Auch beim dritten Vortrag des Historiker-Ehepaars Professor Marita Krauss und Erich Kasberger zum Werk „Ein Dorf im Nationalsozialismus: Pöcking 1930 bis 1950“ in der Gemeindebücherei hatte das Interesse nicht nachgelassen. Diesmal nahmen die Autoren die Rolle der Bürgermeister unter die Lupe.
Grüß Gott statt Heil Hitler
Wie konnte es passieren? Das ist die Frage, die dem Abend angesichts des Thüringer Wahldebakels eine beklemmende Aktualität bescherte. Darauf gehen auch die Referenten ein. Eingangs schilderte Erich Kasberger, wie erfolgreich die Nationalsozialisten darin waren, ihre ideologische Saat aufgehen zu lassen: Das zeigte sich beispielsweise daran, dass der Pöckinger Gemeinderat gleich 1933 beschloss, die Hauptstraße in „Hitlerstraße“ umzubenennen. Zur totalen Gleichschaltung gehörte dazu, alle Posten mit strammen Nazis zu besetzen. Einem wie dem seit 1927 in Pöcking lebenden Ortsgruppenleiter Karl Fischer, der laut Anweisung von oben den altgedienten Bürgermeister und Großbauern Matthias Ruhdofer senior wieder vorschlagen und sich selbst in die Schlüsselposition als Zweiter Bürgermeister wählen lassen sollte.

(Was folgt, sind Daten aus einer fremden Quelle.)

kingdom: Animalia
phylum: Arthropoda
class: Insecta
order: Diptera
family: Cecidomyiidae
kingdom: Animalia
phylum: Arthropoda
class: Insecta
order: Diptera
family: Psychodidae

Doch in Pöcking sei diese Machtübernahme an der dörflichen Elite gescheitert, legte Kasberger dar. Sie verhinderte nicht nur erfolgreich den schlimmen Nazi Fischer, indem sie einfach keinen Vize-Bürgermeister bestimmte, sondern brachte später auch mit Matthias Ruhdorfer junior einen der ihren ins Amt. „Die alte bäuerliche Elite war so stark, dass sie die NSDAP übernommen hat, und nicht umgekehrt“, so Kasbergers Fazit.

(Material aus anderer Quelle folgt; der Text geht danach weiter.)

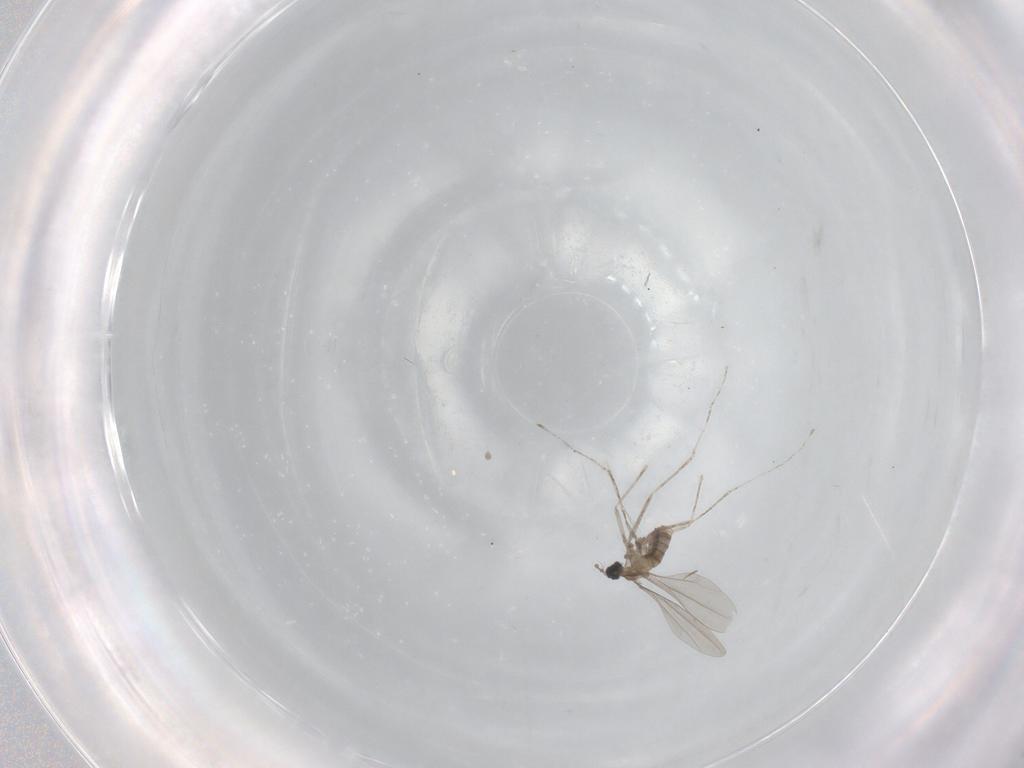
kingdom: Animalia
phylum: Arthropoda
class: Insecta
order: Diptera
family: Cecidomyiidae
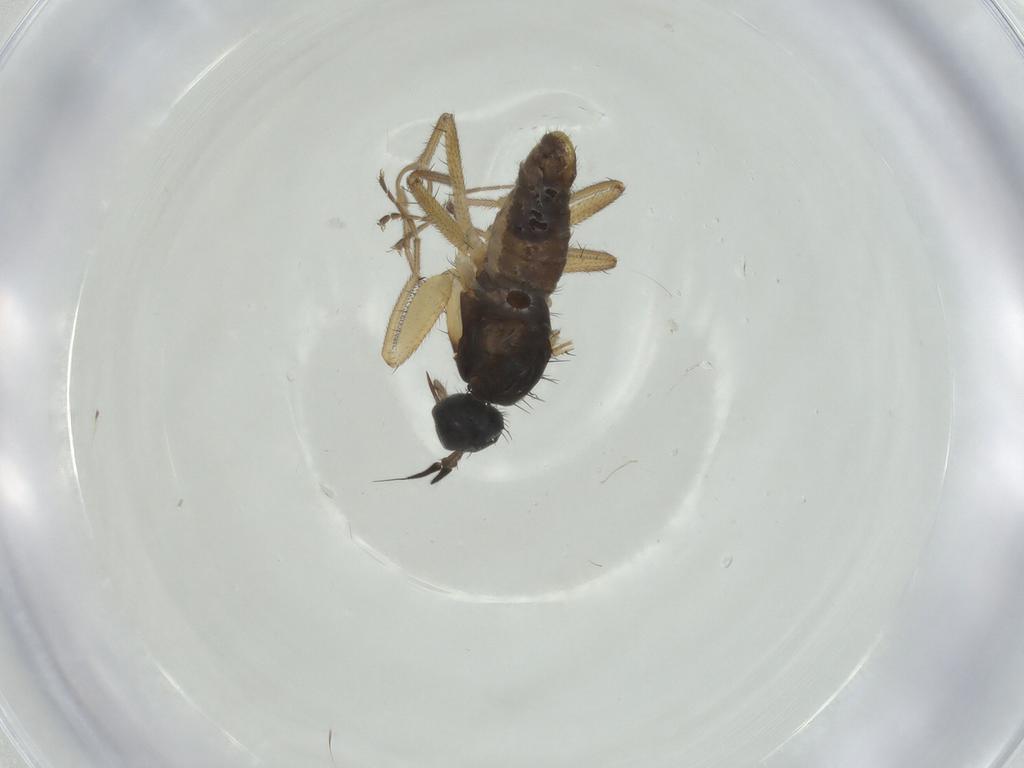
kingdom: Animalia
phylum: Arthropoda
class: Insecta
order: Diptera
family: Empididae
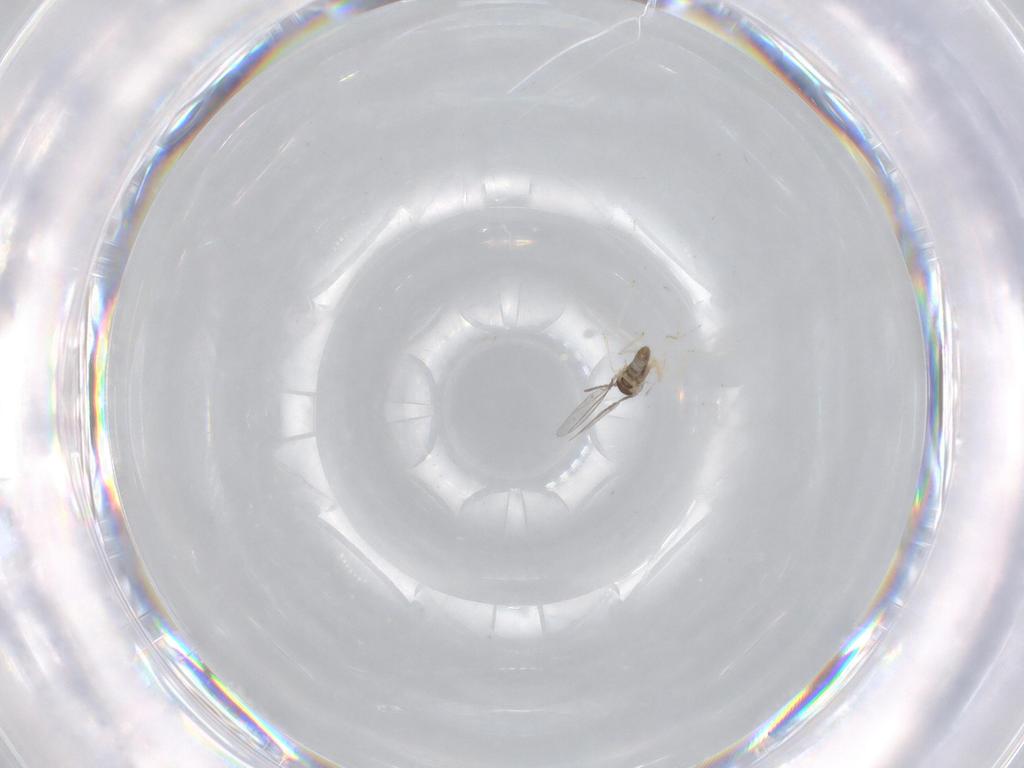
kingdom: Animalia
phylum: Arthropoda
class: Insecta
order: Diptera
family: Cecidomyiidae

Als Bürgermeister war zwar Parteimitgliedschaft gefordert, aber Ruhdorfer war nur dem Namen nach ein Nazi. Er nutzte seine Handlungsspielräume zugunsten von politisch Verfolgten, schützte die im Dorf lebenden Juden, unterdrückte Denunziationen und sagte „Grüß Gott“ anstatt „Heil Hitler“. Trotz seines Amts war das für Ruhdofer mit hohem persönlichen Risiko verbunden. Doch keiner vom Dorf hängte ihn hin. Warum? In Pöcking sei die Dorfgesellschaft intakt geblieben, vielleicht auch dadurch, dass viele miteinander verwandt waren, vermutete Krauss. Und Matthias Ruhdorfer vom Kinibauerhof war "ein Herrenbauer mit entsprechendem Auftreten“. Dagegen sei nicht mal der mächtige NSDAP-Kreisleiter und Starnberger Bürgermeister Franz Buchner angekommen.

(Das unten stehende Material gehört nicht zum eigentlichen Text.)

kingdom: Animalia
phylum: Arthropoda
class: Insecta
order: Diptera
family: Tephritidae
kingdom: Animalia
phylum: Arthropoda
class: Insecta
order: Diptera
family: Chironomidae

In Aschering sah es anders aus. Bürgermeister und Landwirt Josef Grenzebach hatte nie einen Hehl aus seiner NS-Begeisterung gemacht. Trotzdem habe er sich sehr für seine Gemeinde eingesetzt, zum Beispiel das Ascheringer Schwimmbad gebaut, um den Kindern das Schwimmen zu lernen, hielt ihm Krauss zugute. In Maising war mit dem typischen Aufsteiger Jakob Werl ebenfalls ein überzeugter Nationalsozialist am Ruder. Werl stürzte aber noch vor Kriegsende über finanzielle Betrügereien.
Ruhdorfer - ein stiller Held
Nach dem Vortrag wollen viele aus dem Publikum mehr wissen. Etwa, ob Ruhdorfer sehr verbittert gewesen sei, nachdem er nach dem Krieg zwangsinterniert und von manchen als alter Nazi beschimpft worden sei? Dazu weiß sein Neffe Leonhard Poelt mehr. „Er ruhte in sich, er hatte nach dem Krieg die Ruhe gefunden“, berichtete er. Für Historiker Kasberger ist Ruhdorfer so etwas wie ein „stiller Held“, der mit seinen mutigen Handlungen nicht hausieren ging. Wo sind die schlimmen Beispiele, ist eine weitere Frage. Der Maisinger Bürgermeister Werl habe zwei Bauern ohne Not an die Front geschickt, die dann auch gefallen seien, antwortete Krauss.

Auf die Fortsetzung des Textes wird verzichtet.